Saved entries:
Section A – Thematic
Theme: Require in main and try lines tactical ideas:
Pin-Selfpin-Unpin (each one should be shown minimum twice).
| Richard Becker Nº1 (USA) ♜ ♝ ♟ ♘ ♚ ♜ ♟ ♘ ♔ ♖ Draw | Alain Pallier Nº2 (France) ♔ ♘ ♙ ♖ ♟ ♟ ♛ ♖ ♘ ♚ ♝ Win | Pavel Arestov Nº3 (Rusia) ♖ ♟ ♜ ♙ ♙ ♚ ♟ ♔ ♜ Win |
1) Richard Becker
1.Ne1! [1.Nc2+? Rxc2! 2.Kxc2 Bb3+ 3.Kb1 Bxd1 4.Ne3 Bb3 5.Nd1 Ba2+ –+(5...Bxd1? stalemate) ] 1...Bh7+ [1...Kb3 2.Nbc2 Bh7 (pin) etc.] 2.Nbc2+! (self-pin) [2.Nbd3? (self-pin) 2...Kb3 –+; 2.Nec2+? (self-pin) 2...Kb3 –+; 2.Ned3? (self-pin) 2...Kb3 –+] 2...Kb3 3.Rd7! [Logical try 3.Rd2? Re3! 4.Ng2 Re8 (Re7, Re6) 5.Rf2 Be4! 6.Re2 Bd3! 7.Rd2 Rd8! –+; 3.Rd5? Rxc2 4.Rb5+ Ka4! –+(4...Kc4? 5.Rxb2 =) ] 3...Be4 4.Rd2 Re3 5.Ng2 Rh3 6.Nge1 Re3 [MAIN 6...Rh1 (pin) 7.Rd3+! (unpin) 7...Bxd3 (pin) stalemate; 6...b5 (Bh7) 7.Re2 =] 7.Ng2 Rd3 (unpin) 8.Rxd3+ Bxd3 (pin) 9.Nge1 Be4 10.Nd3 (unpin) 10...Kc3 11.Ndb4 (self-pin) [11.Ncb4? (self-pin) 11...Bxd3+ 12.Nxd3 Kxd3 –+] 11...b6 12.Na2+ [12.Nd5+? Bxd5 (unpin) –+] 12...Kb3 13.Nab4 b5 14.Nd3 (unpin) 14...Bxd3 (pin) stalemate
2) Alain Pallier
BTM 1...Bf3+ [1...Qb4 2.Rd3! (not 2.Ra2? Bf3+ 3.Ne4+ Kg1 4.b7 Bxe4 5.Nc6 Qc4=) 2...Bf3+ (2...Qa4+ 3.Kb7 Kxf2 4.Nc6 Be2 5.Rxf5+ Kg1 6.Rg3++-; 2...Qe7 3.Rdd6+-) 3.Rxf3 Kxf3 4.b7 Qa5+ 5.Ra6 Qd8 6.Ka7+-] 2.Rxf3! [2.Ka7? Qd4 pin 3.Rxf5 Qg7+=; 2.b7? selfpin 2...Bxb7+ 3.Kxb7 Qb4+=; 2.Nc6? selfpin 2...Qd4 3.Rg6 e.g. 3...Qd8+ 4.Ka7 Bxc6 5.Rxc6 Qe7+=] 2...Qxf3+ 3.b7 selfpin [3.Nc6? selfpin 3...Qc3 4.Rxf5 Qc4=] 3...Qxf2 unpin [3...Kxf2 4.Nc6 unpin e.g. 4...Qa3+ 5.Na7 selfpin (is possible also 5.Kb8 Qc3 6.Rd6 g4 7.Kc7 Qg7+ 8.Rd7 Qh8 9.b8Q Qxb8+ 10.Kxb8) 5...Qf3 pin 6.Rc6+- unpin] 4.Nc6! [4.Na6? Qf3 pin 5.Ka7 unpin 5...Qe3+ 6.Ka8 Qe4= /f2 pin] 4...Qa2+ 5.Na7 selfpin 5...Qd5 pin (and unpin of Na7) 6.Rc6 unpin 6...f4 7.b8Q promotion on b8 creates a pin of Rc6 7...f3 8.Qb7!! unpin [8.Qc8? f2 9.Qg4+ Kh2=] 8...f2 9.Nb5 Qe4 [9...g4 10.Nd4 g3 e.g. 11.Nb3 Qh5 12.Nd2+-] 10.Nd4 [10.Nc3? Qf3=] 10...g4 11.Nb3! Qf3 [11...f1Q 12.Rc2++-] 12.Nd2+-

**What you have to do**
Each line holding the word "Becker" must be copied from the data.

**Result for this task**
| Richard Becker Nº1 (USA) ♜ ♝ ♟ ♘ ♚ ♜ ♟ ♘ ♔ ♖ Draw | Alain Pallier Nº2 (France) ♔ ♘ ♙ ♖ ♟ ♟ ♛ ♖ ♘ ♚ ♝ Win | Pavel Arestov Nº3 (Rusia) ♖ ♟ ♜ ♙ ♙ ♚ ♟ ♔ ♜ Win |
1) Richard Becker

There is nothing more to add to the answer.